Home

CV

Variational Autoencoders (VAEs): A Complete Tutorial


VAE Architecture

Fig. 1 the structure of variational autoencoder.

🔧 Problem Statement: Why Do We Need VAEs?

We want to learn a generative model that can:

  • Sample new data (e.g., images, audio)
  • Learn interpretable latent variables
  • Model uncertainty in data

We assume the observed data $x$ is generated from a latent variable $z$ using the process:

  1. Sample $z \sim p(z)$ from a known prior (e.g., $\mathcal{N}(0, I)$)
  2. Sample $x \sim p_\theta(x \mid z)$

This gives the marginal likelihood:

\[(1) \quad p_\theta(x) = \int p_\theta(x \mid z) \cdot p(z) \, dz\]

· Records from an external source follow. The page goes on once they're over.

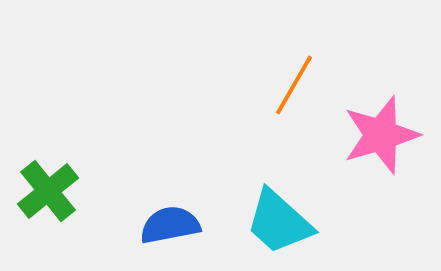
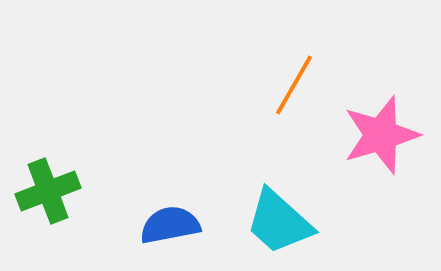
green cross: rotated 18 degrees clockwise
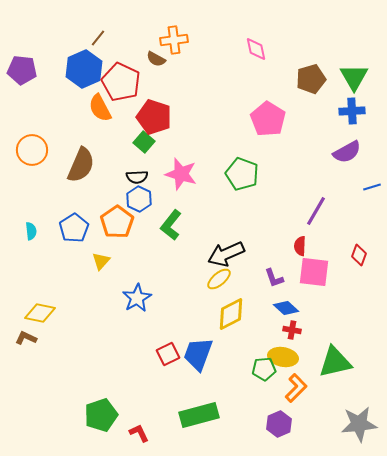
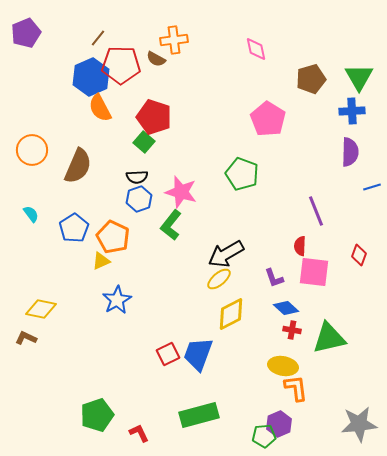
blue hexagon at (84, 69): moved 7 px right, 8 px down
purple pentagon at (22, 70): moved 4 px right, 37 px up; rotated 28 degrees counterclockwise
green triangle at (354, 77): moved 5 px right
red pentagon at (121, 82): moved 17 px up; rotated 24 degrees counterclockwise
purple semicircle at (347, 152): moved 3 px right; rotated 60 degrees counterclockwise
brown semicircle at (81, 165): moved 3 px left, 1 px down
pink star at (181, 174): moved 18 px down
blue hexagon at (139, 199): rotated 15 degrees clockwise
purple line at (316, 211): rotated 52 degrees counterclockwise
orange pentagon at (117, 222): moved 4 px left, 15 px down; rotated 12 degrees counterclockwise
cyan semicircle at (31, 231): moved 17 px up; rotated 30 degrees counterclockwise
black arrow at (226, 254): rotated 6 degrees counterclockwise
yellow triangle at (101, 261): rotated 24 degrees clockwise
blue star at (137, 298): moved 20 px left, 2 px down
yellow diamond at (40, 313): moved 1 px right, 4 px up
yellow ellipse at (283, 357): moved 9 px down
green triangle at (335, 362): moved 6 px left, 24 px up
green pentagon at (264, 369): moved 67 px down
orange L-shape at (296, 388): rotated 52 degrees counterclockwise
green pentagon at (101, 415): moved 4 px left
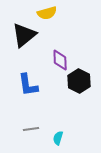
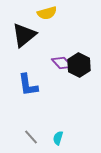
purple diamond: moved 2 px right, 3 px down; rotated 40 degrees counterclockwise
black hexagon: moved 16 px up
gray line: moved 8 px down; rotated 56 degrees clockwise
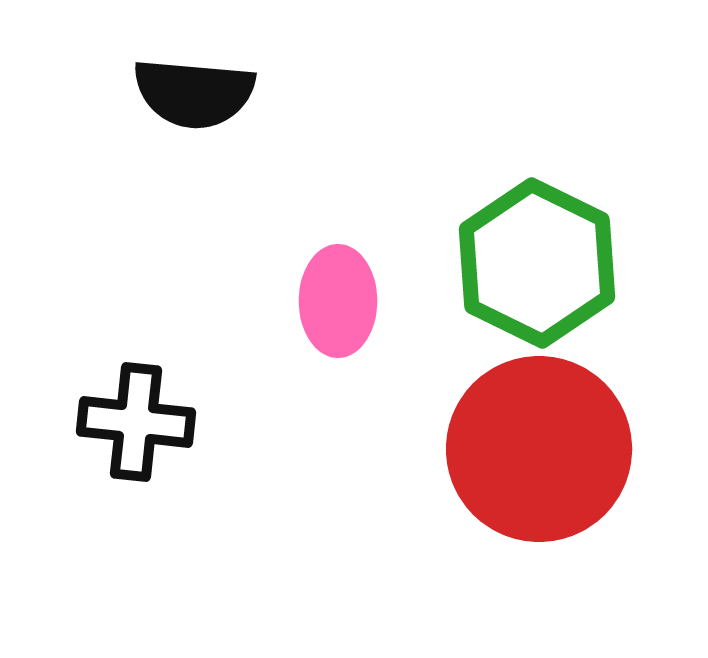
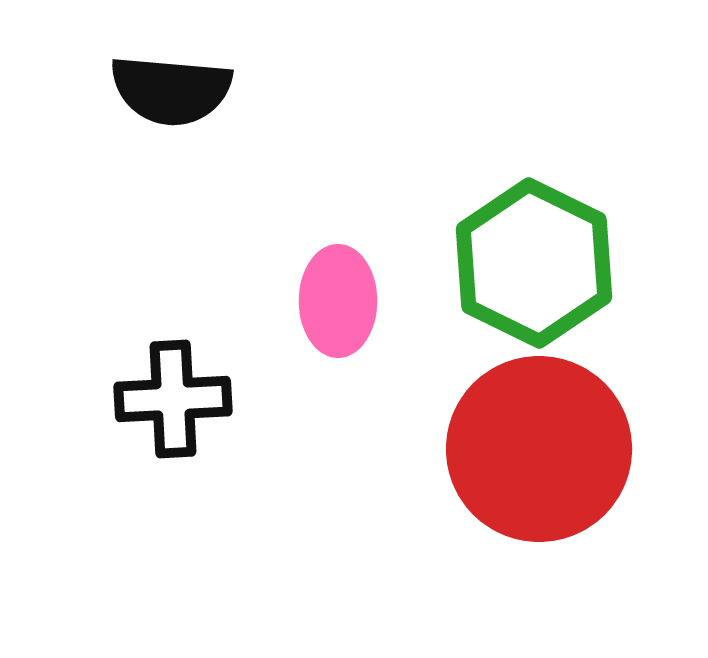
black semicircle: moved 23 px left, 3 px up
green hexagon: moved 3 px left
black cross: moved 37 px right, 23 px up; rotated 9 degrees counterclockwise
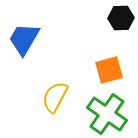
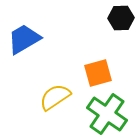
blue trapezoid: rotated 30 degrees clockwise
orange square: moved 11 px left, 3 px down
yellow semicircle: rotated 28 degrees clockwise
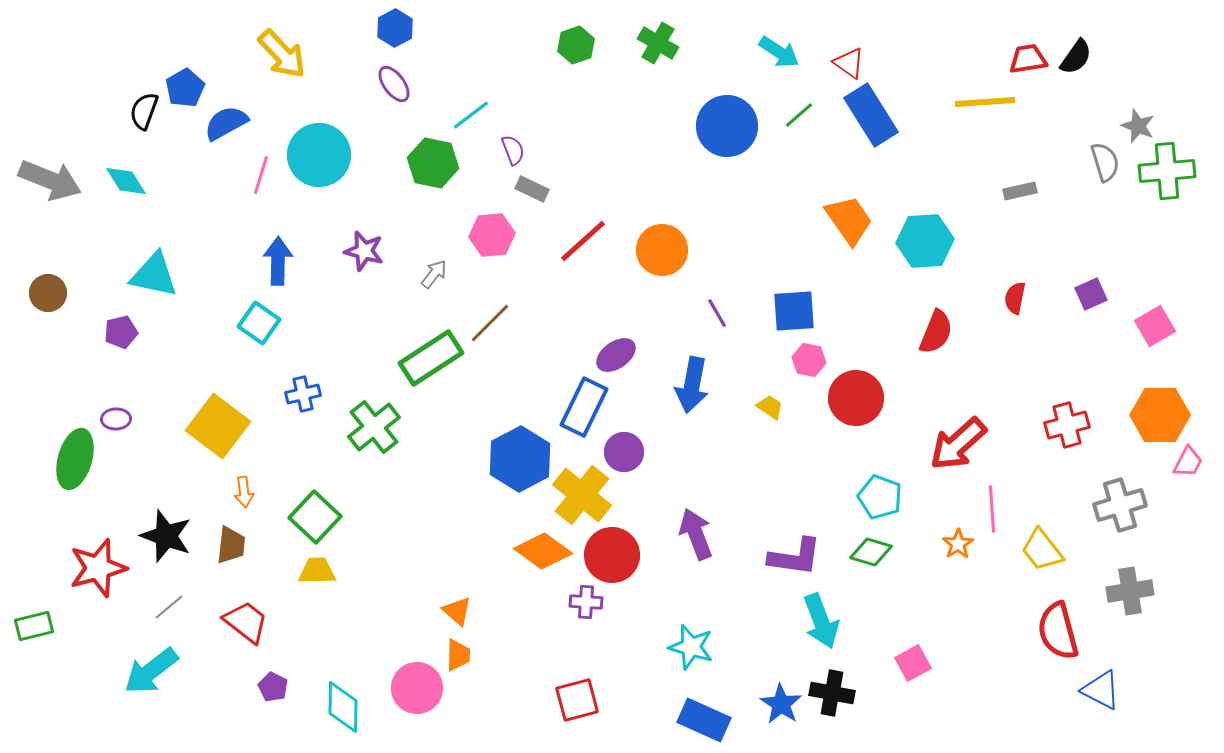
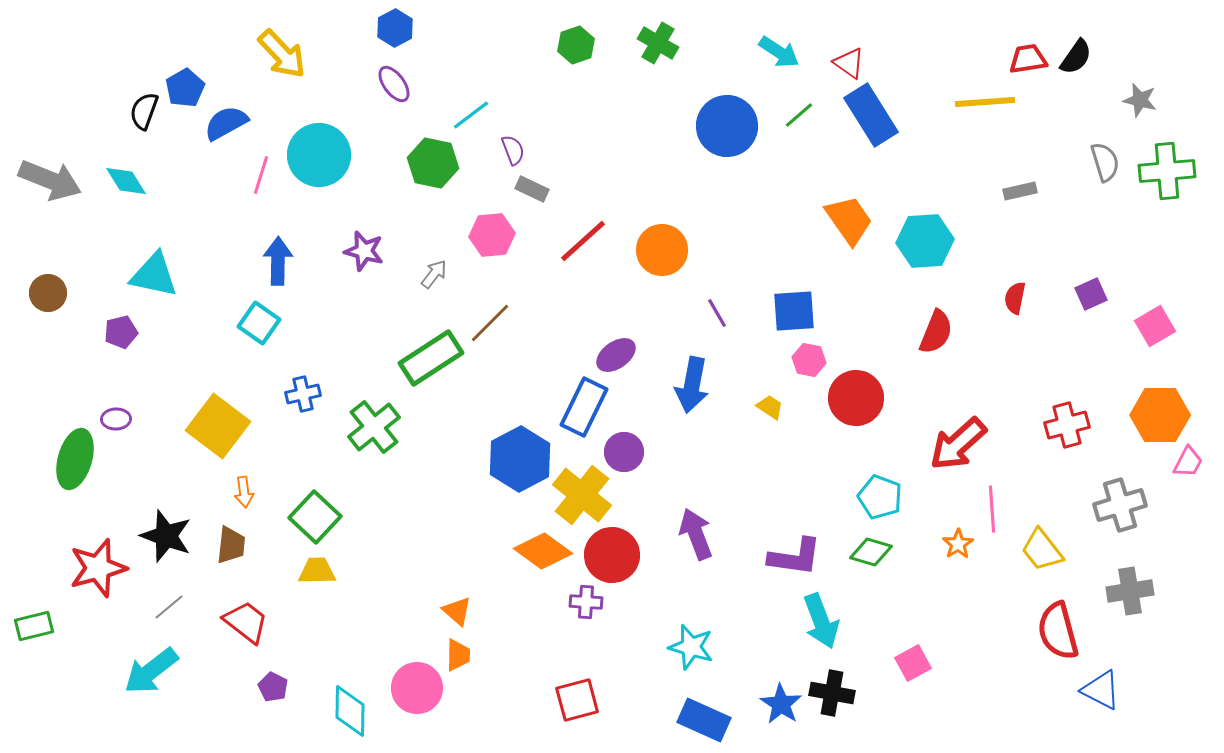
gray star at (1138, 126): moved 2 px right, 26 px up; rotated 8 degrees counterclockwise
cyan diamond at (343, 707): moved 7 px right, 4 px down
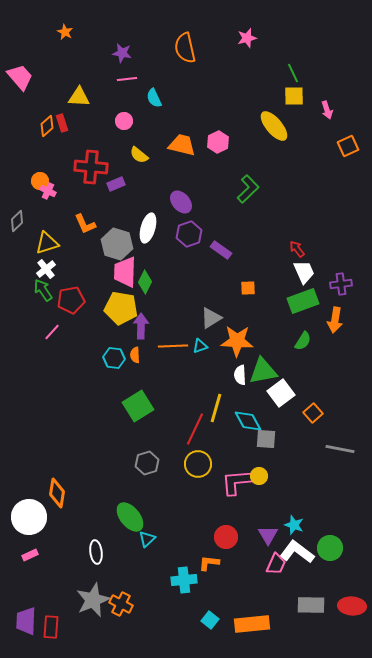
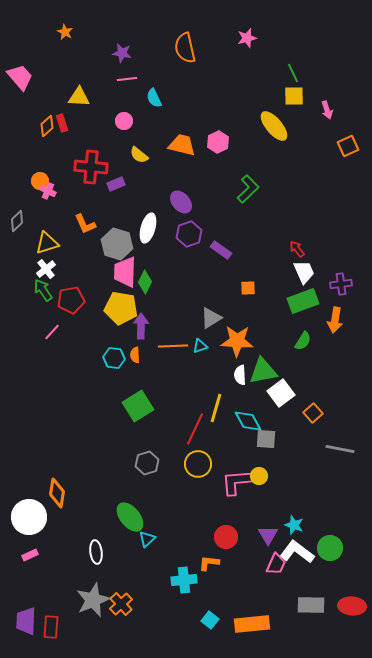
orange cross at (121, 604): rotated 20 degrees clockwise
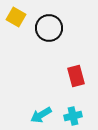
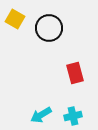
yellow square: moved 1 px left, 2 px down
red rectangle: moved 1 px left, 3 px up
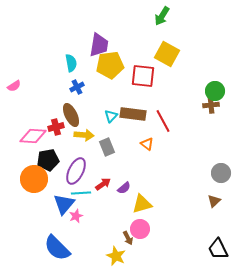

However, this integral is intractable. To train the model, we need a way to estimate or bound $p_\theta(x)$.


❓ Why Not Just Sample from the Prior and Decode?

We can sample $z \sim p(z)$ and decode to $x \sim p_\theta(x \mid z)$. But to train the decoder, we need to:

  • Know what $z$ should produce which $x$
  • Learn from real $x$’s, which requires recovering a corresponding $z$

But $z$ is unobserved. We don’t know it. To learn the decoder, we must infer $z$ from $x$. That is, we need the posterior $p_\theta(z \mid x)$, which is intractable because:

\[(2) \quad p_\theta(z \mid x) = \frac{p_\theta(x \mid z) p(z)}{p_\theta(x)}\]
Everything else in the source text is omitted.